Dans la série des romans d’anticipation qui ne seraient pas si terrifiants s’ils n’annonçaient pas une réalité déjà en germe, il convient de rendre hommage au livre de Frédéric Bécourt qui décrit avec talent la pulsation idéologique de notre temps qui nous conduit inexorablement vers un monde bicéphale où le tempo de certains, parfaitement accordés sur ce rythme digne du boléro de Ravel, radicalise et marginalise de fait ceux qui tentent de s’en extirper.

Nous sommes en 2025 à Bordeaux. Un père de famille, ordinaire, divorcé, écrivain, un brin dépressif, est convoqué un matin par la directrice de l’établissement scolaire de sa fille de 5 ans, au motif que cette dernière aurait tenu dans la cour de l’école des propos jugés racistes. Le protocole RSHT (Racisme, Sexisme, Homophobie, Transphobie), en test dans la région, est aussitôt enclenché mais refusant que sa fille soit soumise à des tests psychologiques, la garde de sa fille lui est alors retirée par le juge. Pris en otage par un système déshumanisé, ses seuls soutiens proviendront de ceux que ses convictions intellectuelles abhorrent : une journaliste conservatrice, un magistrat sulfureux, un groupe royaliste.

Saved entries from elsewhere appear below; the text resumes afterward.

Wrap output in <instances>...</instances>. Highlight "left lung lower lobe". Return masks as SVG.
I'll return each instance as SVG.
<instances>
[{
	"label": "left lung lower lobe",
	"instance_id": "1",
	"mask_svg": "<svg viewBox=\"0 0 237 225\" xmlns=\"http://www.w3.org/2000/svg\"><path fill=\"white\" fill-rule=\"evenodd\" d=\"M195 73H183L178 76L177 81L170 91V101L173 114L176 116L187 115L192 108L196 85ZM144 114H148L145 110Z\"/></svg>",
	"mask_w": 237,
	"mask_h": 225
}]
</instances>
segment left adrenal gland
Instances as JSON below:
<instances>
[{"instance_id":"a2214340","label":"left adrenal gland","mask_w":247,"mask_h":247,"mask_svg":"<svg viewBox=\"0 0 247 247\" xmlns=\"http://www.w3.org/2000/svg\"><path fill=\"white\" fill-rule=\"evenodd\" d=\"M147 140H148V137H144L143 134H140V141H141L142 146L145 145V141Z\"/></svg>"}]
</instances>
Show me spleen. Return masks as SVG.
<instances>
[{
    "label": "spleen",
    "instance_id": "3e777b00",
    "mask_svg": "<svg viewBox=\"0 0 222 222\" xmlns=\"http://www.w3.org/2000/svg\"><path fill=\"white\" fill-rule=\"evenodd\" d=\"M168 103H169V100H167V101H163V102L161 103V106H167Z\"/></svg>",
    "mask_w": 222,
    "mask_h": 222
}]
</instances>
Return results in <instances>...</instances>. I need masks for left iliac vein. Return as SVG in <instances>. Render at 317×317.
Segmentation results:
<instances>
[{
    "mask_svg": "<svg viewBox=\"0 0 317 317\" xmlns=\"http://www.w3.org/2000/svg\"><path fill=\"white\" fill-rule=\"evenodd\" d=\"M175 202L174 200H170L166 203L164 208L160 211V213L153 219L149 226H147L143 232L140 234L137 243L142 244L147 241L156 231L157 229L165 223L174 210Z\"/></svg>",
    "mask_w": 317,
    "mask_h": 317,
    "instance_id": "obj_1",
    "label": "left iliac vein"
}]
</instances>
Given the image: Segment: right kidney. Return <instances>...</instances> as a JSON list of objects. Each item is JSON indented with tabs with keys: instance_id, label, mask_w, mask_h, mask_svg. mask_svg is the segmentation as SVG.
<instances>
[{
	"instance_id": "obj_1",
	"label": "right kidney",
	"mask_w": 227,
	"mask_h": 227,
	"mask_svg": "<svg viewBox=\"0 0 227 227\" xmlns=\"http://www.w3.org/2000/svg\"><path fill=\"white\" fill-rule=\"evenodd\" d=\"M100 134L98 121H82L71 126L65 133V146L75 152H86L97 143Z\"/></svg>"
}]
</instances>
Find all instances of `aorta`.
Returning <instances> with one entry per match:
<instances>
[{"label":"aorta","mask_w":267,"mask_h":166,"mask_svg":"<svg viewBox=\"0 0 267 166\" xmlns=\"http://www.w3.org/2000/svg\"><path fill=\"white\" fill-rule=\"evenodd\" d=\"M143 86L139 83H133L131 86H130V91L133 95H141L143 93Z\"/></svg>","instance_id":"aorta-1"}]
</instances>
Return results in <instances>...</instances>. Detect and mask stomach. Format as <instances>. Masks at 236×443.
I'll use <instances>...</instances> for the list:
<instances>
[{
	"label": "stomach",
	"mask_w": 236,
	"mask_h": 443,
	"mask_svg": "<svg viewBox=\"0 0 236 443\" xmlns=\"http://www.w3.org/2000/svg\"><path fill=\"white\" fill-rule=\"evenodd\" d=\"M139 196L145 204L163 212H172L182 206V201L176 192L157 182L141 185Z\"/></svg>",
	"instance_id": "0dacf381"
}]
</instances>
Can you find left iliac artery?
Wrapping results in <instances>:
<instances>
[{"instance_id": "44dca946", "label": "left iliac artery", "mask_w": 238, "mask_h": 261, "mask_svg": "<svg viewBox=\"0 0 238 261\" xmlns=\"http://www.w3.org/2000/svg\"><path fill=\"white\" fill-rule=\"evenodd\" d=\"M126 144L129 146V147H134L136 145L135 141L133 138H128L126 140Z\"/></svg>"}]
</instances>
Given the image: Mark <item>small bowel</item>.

Il est aisé de mettre des visages publics sur la plupart de ces personnages. Toutefois, se contenter de le dire serait très réducteur, ne serait-ce que parce que l’auteur ne tombe jamais dans la caricature. Bien au contraire, les personnages sont très bien campés, socialement, intellectuellement, émotionnellement, et la césure entre d’un côté le pouvoir, les médias mainstream et une certaine élite qui portent une vision idéologique et progressiste du monde, et le reste de la population regroupant tout à la fois les gilets jaunes, les soi-disant complotistes, les soi-disant fascistes, les conservateurs, les réacs et les médias alternatifs, unis malgré eux et tournés vers le même objectif de s’y opposer farouchement par tous les moyens à leur portée, est parfaitement décrite.

Ne nous y trompons pas : ce qui se joue en ce moment est un véritable combat qui oblige à choisir son camp, inévitablement. L’entre deux, c’est ne pas vouloir voir, accepter de suivre aveuglément le système, consciemment ou inconsciemment, de peur d’en être exclu, voire même d’en devenir un membre des plus zélés.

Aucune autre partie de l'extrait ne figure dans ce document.